● **Task goal**: Repeat every entry exactly. Leave nothing out.

● **Record extracts**:
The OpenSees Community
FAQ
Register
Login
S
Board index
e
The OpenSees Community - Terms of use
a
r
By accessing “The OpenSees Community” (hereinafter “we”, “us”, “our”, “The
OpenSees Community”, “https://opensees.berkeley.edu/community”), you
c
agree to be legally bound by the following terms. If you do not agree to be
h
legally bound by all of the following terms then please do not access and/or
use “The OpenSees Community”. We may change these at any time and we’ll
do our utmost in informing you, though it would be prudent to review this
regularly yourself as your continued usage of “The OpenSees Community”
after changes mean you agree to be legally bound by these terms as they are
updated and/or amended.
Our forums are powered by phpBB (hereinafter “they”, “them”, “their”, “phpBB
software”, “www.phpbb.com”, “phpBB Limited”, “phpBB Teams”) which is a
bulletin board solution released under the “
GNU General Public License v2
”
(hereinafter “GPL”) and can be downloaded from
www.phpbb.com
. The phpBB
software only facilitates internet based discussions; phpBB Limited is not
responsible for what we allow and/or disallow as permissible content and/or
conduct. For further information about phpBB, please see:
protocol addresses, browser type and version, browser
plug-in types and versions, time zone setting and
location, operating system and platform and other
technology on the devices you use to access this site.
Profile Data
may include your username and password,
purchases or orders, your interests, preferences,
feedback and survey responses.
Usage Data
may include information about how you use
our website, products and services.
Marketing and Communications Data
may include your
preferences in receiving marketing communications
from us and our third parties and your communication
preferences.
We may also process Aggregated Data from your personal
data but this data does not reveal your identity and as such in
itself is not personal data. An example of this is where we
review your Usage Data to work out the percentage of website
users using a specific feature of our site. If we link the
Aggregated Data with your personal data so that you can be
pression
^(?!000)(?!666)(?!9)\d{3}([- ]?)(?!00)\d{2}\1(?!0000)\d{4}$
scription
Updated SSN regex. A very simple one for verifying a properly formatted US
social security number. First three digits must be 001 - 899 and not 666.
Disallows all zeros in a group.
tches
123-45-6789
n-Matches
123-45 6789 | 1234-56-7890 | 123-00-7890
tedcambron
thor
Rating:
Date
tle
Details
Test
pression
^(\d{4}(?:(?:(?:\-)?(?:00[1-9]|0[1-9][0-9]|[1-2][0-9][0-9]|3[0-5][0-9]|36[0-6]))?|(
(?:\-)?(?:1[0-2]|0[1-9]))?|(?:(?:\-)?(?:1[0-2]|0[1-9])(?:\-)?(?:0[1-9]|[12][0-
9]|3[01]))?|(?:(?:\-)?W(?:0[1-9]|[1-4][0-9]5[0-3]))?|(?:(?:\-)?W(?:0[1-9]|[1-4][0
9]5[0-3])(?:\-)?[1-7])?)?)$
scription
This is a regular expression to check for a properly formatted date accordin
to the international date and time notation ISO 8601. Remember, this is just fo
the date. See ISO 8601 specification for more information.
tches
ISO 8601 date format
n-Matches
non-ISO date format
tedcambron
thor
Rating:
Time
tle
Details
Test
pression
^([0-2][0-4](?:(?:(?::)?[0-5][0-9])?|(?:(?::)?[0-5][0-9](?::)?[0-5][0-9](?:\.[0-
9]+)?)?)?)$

● **Written answer**:
The OpenSees Community
FAQ
Register
Login
S
Board index
e
The OpenSees Community - Terms of use
a
r
By accessing “The OpenSees Community” (hereinafter “we”, “us”, “our”, “The
OpenSees Community”, “https://opensees.berkeley.edu/community”), you
c
agree to be legally bound by the following terms. If you do not agree to be
h
legally bound by all of the following terms then please do not access and/or
use “The OpenSees Community”. We may change these at any time and we’ll
do our utmost in informing you, though it would be prudent to review this
regularly yourself as your continued usage of “The OpenSees Community”
after changes mean you agree to be legally bound by these terms as they are
updated and/or amended.
Our forums are powered by phpBB (hereinafter “they”, “them”, “their”, “phpBB
software”, “www.phpbb.com”, “phpBB Limited”, “phpBB Teams”) which is a
bulletin board solution released under the “
GNU General Public License v2
”
(hereinafter “GPL”) and can be downloaded from
www.phpbb.com
. The phpBB
software only facilitates internet based discussions; phpBB Limited is not
responsible for what we allow and/or disallow as permissible content and/or
conduct. For further information about phpBB, please see:
protocol addresses, browser type and version, browser
plug-in types and versions, time zone setting and
location, operating system and platform and other
technology on the devices you use to access this site.
Profile Data
may include your username and password,
purchases or orders, your interests, preferences,
feedback and survey responses.
Usage Data
may include information about how you use
our website, products and services.
Marketing and Communications Data
may include your
preferences in receiving marketing communications
from us and our third parties and your communication
preferences.
We may also process Aggregated Data from your personal
data but this data does not reveal your identity and as such in
itself is not personal data. An example of this is where we
review your Usage Data to work out the percentage of website
users using a specific feature of our site. If we link the
Aggregated Data with your personal data so that you can be
pression
^(?!000)(?!666)(?!9)\d{3}([- ]?)(?!00)\d{2}\1(?!0000)\d{4}$
scription
Updated SSN regex. A very simple one for verifying a properly formatted US
social security number. First three digits must be 001 - 899 and not 666.
Disallows all zeros in a group.
tches
123-45-6789
n-Matches
123-45 6789 | 1234-56-7890 | 123-00-7890
tedcambron
thor
Rating:
Date
tle
Details
Test
pression
^(\d{4}(?:(?:(?:\-)?(?:00[1-9]|0[1-9][0-9]|[1-2][0-9][0-9]|3[0-5][0-9]|36[0-6]))?|(
(?:\-)?(?:1[0-2]|0[1-9]))?|(?:(?:\-)?(?:1[0-2]|0[1-9])(?:\-)?(?:0[1-9]|[12][0-
9]|3[01]))?|(?:(?:\-)?W(?:0[1-9]|[1-4][0-9]5[0-3]))?|(?:(?:\-)?W(?:0[1-9]|[1-4][0
9]5[0-3])(?:\-)?[1-7])?)?)$
scription
This is a regular expression to check for a properly formatted date accordin
to the international date and time notation ISO 8601. Remember, this is just fo
the date. See ISO 8601 specification for more information.
tches
ISO 8601 date format
n-Matches
non-ISO date format
tedcambron
thor
Rating:
Time
tle
Details
Test
pression
^([0-2][0-4](?:(?:(?::)?[0-5][0-9])?|(?:(?::)?[0-5][0-9](?::)?[0-5][0-9](?:\.[0-
9]+)?)?)?)$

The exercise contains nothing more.